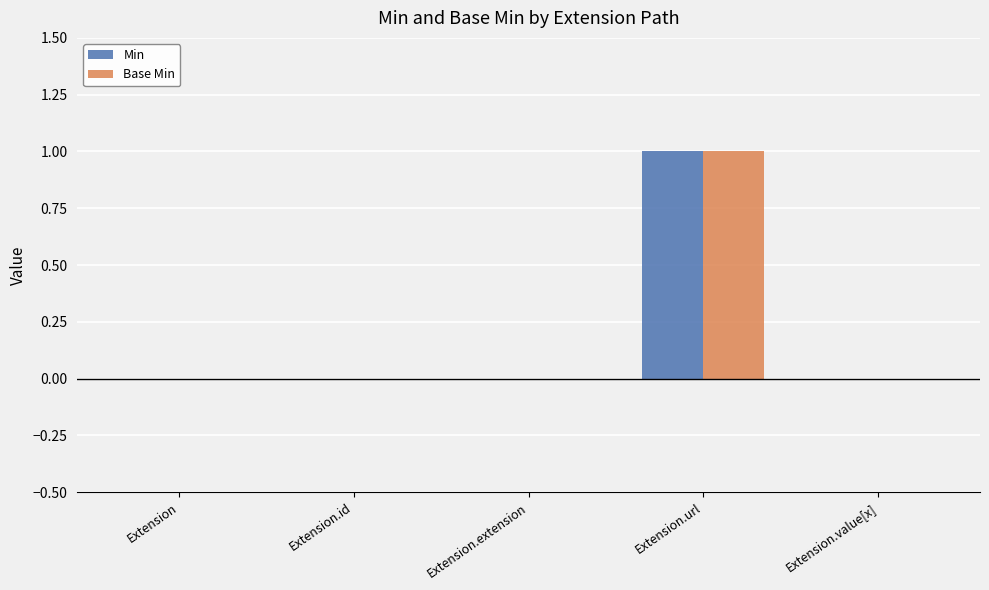

How many Min values are between 0 and 1?

5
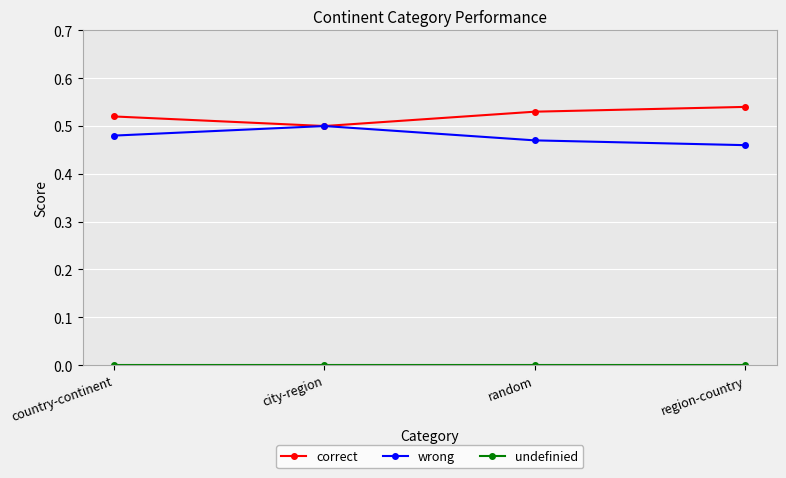

At which label does correct reach its minimum?

city-region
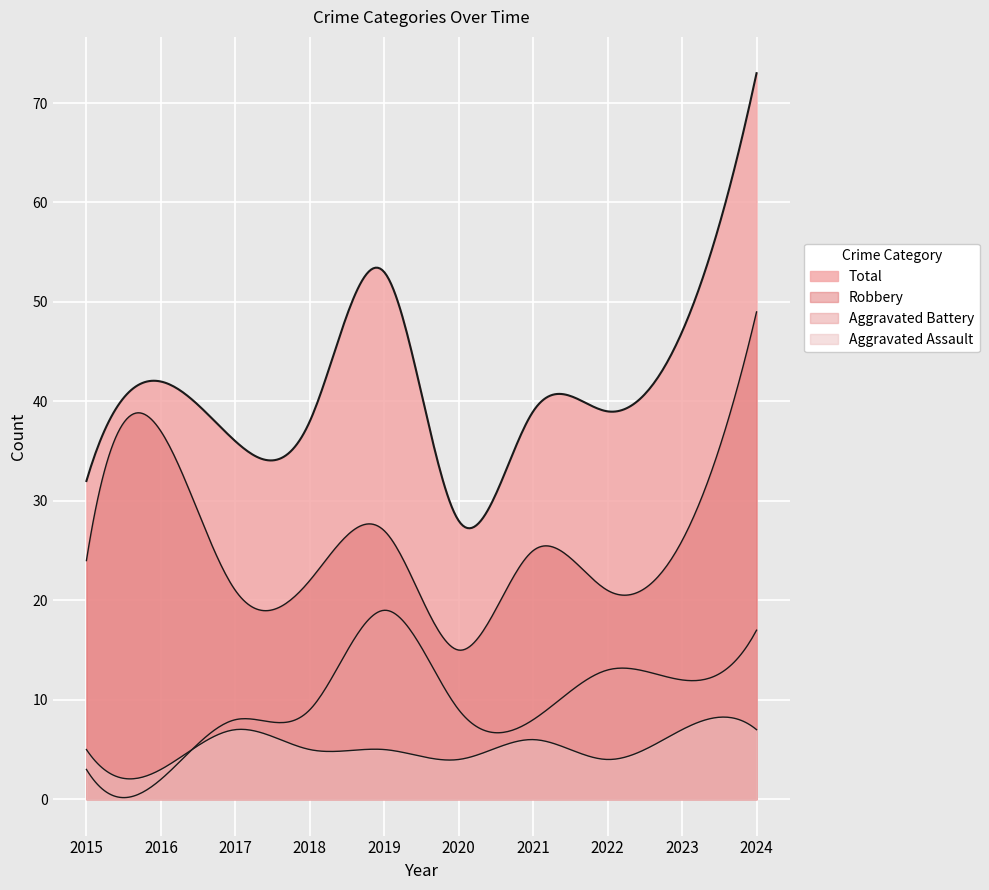

What is the average value of the Total series?

43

● ● ● ● ●

▸ **WHAT IS REQUIRED**:
Reproduce the rows above verbatim, without the pictures.

▸ **OUTPUT**:
How many Min values are between 0 and 1?

5

At which label does correct reach its minimum?

city-region

What is the average value of the Total series?

43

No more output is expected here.